Union-Label Circuit Judge William Foust Didn’t Even Try to Address the Briefs Filed in His Right to Work Case

Nearly 80 years ago, U.S. Supreme Court Chief Justice Charles Evans Hughes (pictured) upheld the permissibility under federal labor law of contracts designating a union as the bargaining agent only “for those employees who are its members” in Consolidated Edison v. NLRB. This 1938 decision was explicitly cited in an amicus brief filed with Dane County Circuit Judge William Foust as he considered a challenge to Wisconsin’s Right to Work law. Yet somehow Judge Foust’s April 8 decision overturning Right to Work protections completely overlooked Consolidated Edison! Photo: MPI/Getty Images

Dane County Circuit Judge William Foust obviously feels very strongly that government labor policy should empower union bosses to cut deals with employers forcing employees subject to “exclusive” union bargaining in the workplace to pay union fees, or be fired. However, judging by his April 8 opinion striking down Wisconsin’s Right to Work law, Foust is far from confident of his ability to offer a legal justification for imposing his preferences on employees and businesses throughout the Badger State that actually fits the facts. (See the link below to read a news account about the ruling, which will soon be appealed and is not expected to be upheld.)

As the attorney general of Wisconsin and attorneys for the National Right to Work Legal Defense Foundation and the Wisconsin Institute for Law and Liberty (WILL) explained to Foust in briefs opposing union lawyers’ move to reinstitute forced financial support for unions in the Badger State, the U.S. Supreme Court unanimously declared in 2007 that union bosses have no “constitutional right” to nonmembers’ dues or fees. In a portion of his Davenport v. Washington Education Association opinion that was joined by all the other justices, including Clinton appointees Ruth Bader Ginsburg and Stephen Breyer, the late Justice Antonin Scalia wrote: “The agency-fee cases did not balance constitutional rights . . . because unions have no constitutional entitlement to nonmember-employees’ fees.”

It would have been extraordinarily difficult, for certain, for Foust to explain how he could be right that Wisconsin’s Constitution entitles union bosses to forced fees from nonmembers when the U.S. Supreme Court has already unanimously declared that the federal Constitution doesn’t do that.  And Foust didn’t even try. Instead, his opinion never acknowledged the existence of Davenport, a case won by Right to Work Foundation attorneys.

Another gross shortcoming in Foust’s opinion is his false claim that labor policy in Wisconsin prohibits contracts in which union officials represent their members only, and authorizes only “exclusive” representation in which union members and nonmembers alike are subject to the job conditions negotiated by the union.

### Material supplied

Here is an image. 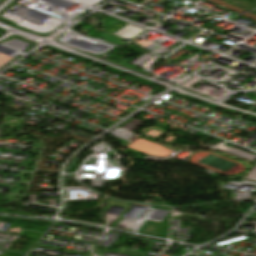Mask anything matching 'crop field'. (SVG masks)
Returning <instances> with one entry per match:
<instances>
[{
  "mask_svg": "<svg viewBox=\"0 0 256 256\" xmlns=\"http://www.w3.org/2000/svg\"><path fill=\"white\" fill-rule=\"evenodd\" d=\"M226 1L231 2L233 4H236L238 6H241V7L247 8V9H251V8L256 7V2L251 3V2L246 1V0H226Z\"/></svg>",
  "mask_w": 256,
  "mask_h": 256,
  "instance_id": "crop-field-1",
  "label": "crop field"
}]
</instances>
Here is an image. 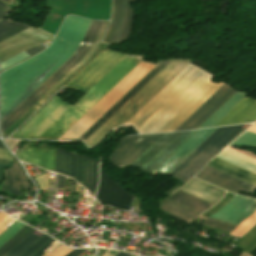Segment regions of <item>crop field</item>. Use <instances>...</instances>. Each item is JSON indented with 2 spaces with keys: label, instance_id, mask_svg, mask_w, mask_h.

### Given problem 1
Rewrite the stretch from "Dane County Circuit Judge William Foust obviously" through "to be upheld.)" of the article on Judge Foust's Right to Work ruling, substituting "state of Wisconsin" for "Badger State".
### Given problem 2
Pick up the article on Judge Foust's Right to Work ruling after its last sentence and keep writing it.

### Result 1
Dane County Circuit Judge William Foust obviously feels very strongly that government labor policy should empower union bosses to cut deals with employers forcing employees subject to “exclusive” union bargaining in the workplace to pay union fees, or be fired. However, judging by his April 8 opinion striking down Wisconsin’s Right to Work law, Foust is far from confident of his ability to offer a legal justification for imposing his preferences on employees and businesses throughout the state of Wisconsin that actually fits the facts. (See the link below to read a news account about the ruling, which will soon be appealed and is not expected to be upheld.)

### Result 2
The reality is that, nearly 80 years ago, a High Court majority led by Justices Charles Evans Hughes explicitly found in Consolidated Edison v. National Labor Relations Board that, absent the existence of a monopoly-bargaining deal in  a workplace, contracts designating a particular union as the bargaining agent only “for those employees who are its members” fall into the framework of protected activity under Section 7 of the National Labor Relations Act (NLRA) and are certainly permissible. Subsequent High Court rulings have confirmed that Hughes’ 1938 decision applies as well to the NLRA as amended by Taft-Hartley.

The brief submitted to Foust jointly by Foundation and WILL attorneys explicitly cited Consolidated Edison as well as a 2014 Indiana Supreme Court ruling that referenced this decision.  This brief also noted that even if union lawyers are correct in claiming that Wisconsin labor statutes and case law prohibit members-only bargaining, any such prohibition is preempted by the NLRA and, therefore, inoperative. And the attorney general’s brief quoted the Indiana High Court opinion regarding the permissibility of members-only bargaining.

Yet Foust’s opinion contended, without even mentioning Consolidated Edison or acknowledging the NLRA preempts state law, that there is no way Wisconsin union bosses could “evade . . . exclusive representative” status and still negotiate contracts. This is completely untrue. And it is highly doubtful even Foust believes what he wrote.

If he did, wouldn’t he have at least tried to explain how his contention could be reconciled with Consolidated Edison and other related Supreme Court precedents?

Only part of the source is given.